**Directions**
In the entries below, find the line with "left knee: (753, 504)" and the line with "right shoulder: (184, 442)". Print those two and everything between them exactly, and nothing else.

+---+

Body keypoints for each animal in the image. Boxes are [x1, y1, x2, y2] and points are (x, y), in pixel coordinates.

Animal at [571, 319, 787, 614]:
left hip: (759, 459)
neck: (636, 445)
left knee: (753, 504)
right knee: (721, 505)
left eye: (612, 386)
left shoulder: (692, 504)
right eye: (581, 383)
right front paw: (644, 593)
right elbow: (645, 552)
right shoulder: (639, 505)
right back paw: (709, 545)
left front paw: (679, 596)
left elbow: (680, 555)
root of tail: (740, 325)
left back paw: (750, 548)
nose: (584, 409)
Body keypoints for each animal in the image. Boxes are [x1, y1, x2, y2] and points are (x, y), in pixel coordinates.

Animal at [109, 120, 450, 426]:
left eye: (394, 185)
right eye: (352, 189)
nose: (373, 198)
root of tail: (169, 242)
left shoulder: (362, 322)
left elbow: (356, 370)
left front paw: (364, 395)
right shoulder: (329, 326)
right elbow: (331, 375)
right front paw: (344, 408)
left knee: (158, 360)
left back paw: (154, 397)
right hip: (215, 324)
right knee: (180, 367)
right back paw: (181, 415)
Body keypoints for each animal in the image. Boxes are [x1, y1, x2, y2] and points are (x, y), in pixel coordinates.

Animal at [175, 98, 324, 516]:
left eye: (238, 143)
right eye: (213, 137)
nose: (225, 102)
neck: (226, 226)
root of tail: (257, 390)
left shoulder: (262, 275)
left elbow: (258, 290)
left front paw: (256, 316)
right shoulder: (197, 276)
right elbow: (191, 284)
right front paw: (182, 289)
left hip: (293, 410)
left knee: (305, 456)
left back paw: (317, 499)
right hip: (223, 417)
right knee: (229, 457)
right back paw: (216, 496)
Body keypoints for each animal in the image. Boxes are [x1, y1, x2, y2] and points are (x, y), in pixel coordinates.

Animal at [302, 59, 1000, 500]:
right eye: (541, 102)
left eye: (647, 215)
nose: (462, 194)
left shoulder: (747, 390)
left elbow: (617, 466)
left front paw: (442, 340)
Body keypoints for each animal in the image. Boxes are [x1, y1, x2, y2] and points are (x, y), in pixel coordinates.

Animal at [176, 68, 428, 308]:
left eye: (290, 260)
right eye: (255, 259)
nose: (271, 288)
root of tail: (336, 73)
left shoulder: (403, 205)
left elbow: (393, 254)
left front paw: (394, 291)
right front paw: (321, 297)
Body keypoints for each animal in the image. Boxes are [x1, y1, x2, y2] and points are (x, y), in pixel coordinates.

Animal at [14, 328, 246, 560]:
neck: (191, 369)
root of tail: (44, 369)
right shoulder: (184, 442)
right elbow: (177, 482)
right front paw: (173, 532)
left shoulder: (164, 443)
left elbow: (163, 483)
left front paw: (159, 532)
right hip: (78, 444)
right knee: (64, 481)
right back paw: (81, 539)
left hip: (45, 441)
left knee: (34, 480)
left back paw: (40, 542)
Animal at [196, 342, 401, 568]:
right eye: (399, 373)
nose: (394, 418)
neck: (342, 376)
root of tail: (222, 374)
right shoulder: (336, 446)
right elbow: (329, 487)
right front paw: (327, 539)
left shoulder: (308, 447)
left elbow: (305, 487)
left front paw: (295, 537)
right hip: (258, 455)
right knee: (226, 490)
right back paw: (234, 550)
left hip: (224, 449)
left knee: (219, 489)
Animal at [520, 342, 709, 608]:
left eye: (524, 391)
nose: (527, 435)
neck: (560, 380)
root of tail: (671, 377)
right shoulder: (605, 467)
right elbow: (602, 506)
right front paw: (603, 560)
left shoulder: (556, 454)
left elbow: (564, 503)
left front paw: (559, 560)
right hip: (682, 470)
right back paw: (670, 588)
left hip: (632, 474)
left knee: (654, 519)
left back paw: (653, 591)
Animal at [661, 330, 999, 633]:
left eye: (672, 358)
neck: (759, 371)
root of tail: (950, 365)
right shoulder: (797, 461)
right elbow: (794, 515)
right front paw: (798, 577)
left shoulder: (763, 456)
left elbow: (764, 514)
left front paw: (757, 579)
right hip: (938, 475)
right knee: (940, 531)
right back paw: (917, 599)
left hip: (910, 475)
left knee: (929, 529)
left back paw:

+---+

**Completed task**
left knee: (753, 504)
right knee: (721, 505)
left eye: (612, 386)
left shoulder: (692, 504)
right eye: (581, 383)
right front paw: (644, 593)
right elbow: (645, 552)
right shoulder: (639, 505)
right back paw: (709, 545)
left front paw: (679, 596)
left elbow: (680, 555)
root of tail: (740, 325)
left back paw: (750, 548)
nose: (584, 409)
Body keypoints for each animal in the image. Boxes are [x1, y1, x2, y2] and points are (x, y), in pixel coordinates.

Animal at [109, 120, 450, 426]:
left eye: (394, 185)
right eye: (352, 189)
nose: (373, 198)
root of tail: (169, 242)
left shoulder: (362, 322)
left elbow: (356, 370)
left front paw: (364, 395)
right shoulder: (329, 326)
right elbow: (331, 375)
right front paw: (344, 408)
left knee: (158, 360)
left back paw: (154, 397)
right hip: (215, 324)
right knee: (180, 367)
right back paw: (181, 415)
Body keypoints for each animal in the image. Boxes are [x1, y1, x2, y2] and points are (x, y), in pixel coordinates.

Animal at [175, 98, 324, 516]:
left eye: (238, 143)
right eye: (213, 137)
nose: (225, 102)
neck: (226, 226)
root of tail: (257, 390)
left shoulder: (262, 275)
left elbow: (258, 290)
left front paw: (256, 316)
right shoulder: (197, 276)
right elbow: (191, 284)
right front paw: (182, 289)
left hip: (293, 410)
left knee: (305, 456)
left back paw: (317, 499)
right hip: (223, 417)
right knee: (229, 457)
right back paw: (216, 496)
Body keypoints for each animal in the image. Boxes are [x1, y1, x2, y2] and points are (x, y), in pixel coordinates.

Animal at [302, 59, 1000, 500]:
right eye: (541, 102)
left eye: (647, 215)
nose: (462, 194)
left shoulder: (747, 390)
left elbow: (617, 466)
left front paw: (442, 340)
Body keypoints for each animal in the image. Boxes are [x1, y1, x2, y2] and points are (x, y), in pixel coordinates.

Animal at [176, 68, 428, 308]:
left eye: (290, 260)
right eye: (255, 259)
nose: (271, 288)
root of tail: (336, 73)
left shoulder: (403, 205)
left elbow: (393, 254)
left front paw: (394, 291)
right front paw: (321, 297)
Body keypoints for each animal in the image. Boxes are [x1, y1, x2, y2] and points are (x, y), in pixel coordinates.

Animal at [14, 328, 246, 560]:
neck: (191, 369)
root of tail: (44, 369)
right shoulder: (184, 442)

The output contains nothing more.